TEXT PASSAGE:
1. Line 36-39: Reference is inadequate. The contents of this sentence were derived from reference 17 rather than reference 4.
2. Line 44-45: The H5N8 virus of Ireland was genetically quite different from recent Asian H5N8 viruses, so “the original H5N8” is improper expression. These were just same serotype of viruses.  
3. Line 45-47: The authors have to identify a quotation.
4. Line 115: Delete the duplicated word (in Korea)
5. Line 149-152: The authors have to identify a quotation.
6. Figure Legends and Figures: All figure legends are same except for each gene name. However, there were different scale in figures between NA gene and the other genes. Please correct the scale in figures or rewrite figure legends.

 The bits highlighted in red are a fairly standard reviewers tool. First you give the praise. This is really good work but ...

Then the but kills off the paper. The but here is that the data could fit with the movement of poultry between farms. Except they cannot. For that to happen British, Dutch, And German farmers would have to all have obtained eggs from Korea. This would then have to infected a limited number of farms and spread from the farms to the local wild bird populations in small enough numbers not to the detected by a screen but in large enough numbers to give sporadic cases. This is absolute nonsense. A simple likelihood model says that the wild bird transmission is much more likely than these multiple domestic bird submissions. This referee has another agenda. Blocking the paper until their own paper is ready for the same journal or use this idea to write a paper for Science. EID went on to publish three more papers about the H5N8 outbreak and its spread. This extra data included cases from Russia which I had predicted must be there, but which were unavailable at the time.

The summer breeding grounds in Russia are an essential for monitoring bird influenza epidemics. We need to have a well funded international effort to get the best possible sampling of the virus so that we can predict future outbreaks.

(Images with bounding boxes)
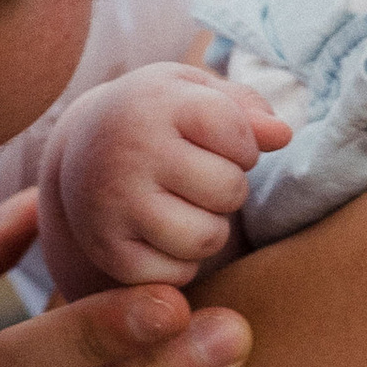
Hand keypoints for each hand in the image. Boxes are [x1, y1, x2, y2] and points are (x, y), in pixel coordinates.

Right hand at [38, 66, 294, 293]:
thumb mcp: (196, 92)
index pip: (239, 135)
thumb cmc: (159, 118)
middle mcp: (128, 152)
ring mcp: (112, 204)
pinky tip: (164, 234)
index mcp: (154, 104)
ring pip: (206, 238)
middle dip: (229, 187)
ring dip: (211, 228)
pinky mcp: (106, 250)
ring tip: (188, 206)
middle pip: (229, 189)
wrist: (83, 151)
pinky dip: (182, 262)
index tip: (217, 140)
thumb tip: (282, 135)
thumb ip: (246, 108)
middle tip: (199, 177)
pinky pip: (178, 274)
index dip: (244, 145)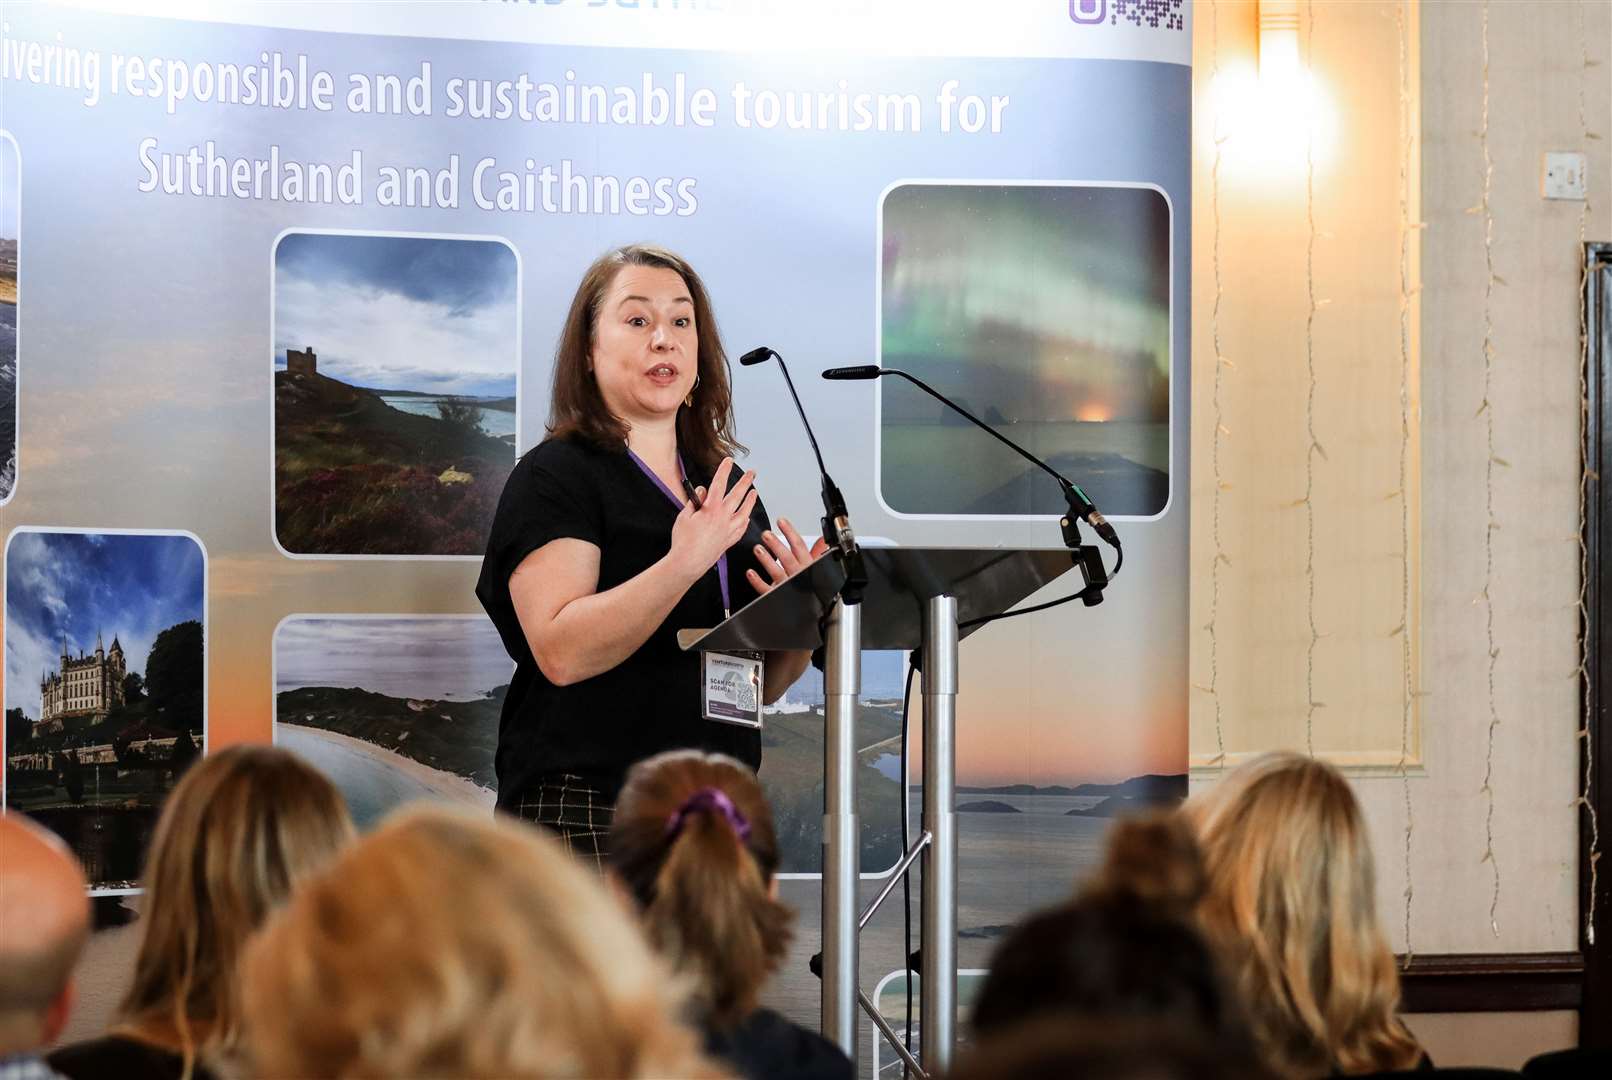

WORK INSTRUCTION: Render this sentence from the H5N8 review commentary in Spanish: "We need to have a well funded international effort to get the best possible sampling of the virus so that we can predict future outbreaks." The listing was taken from a separate source.

TASK RESPONSE: Necesitamos un esfuerzo internacional bien financiado para obtener el mejor muestreo posible del virus, de modo que podamos predecir futuros brotes.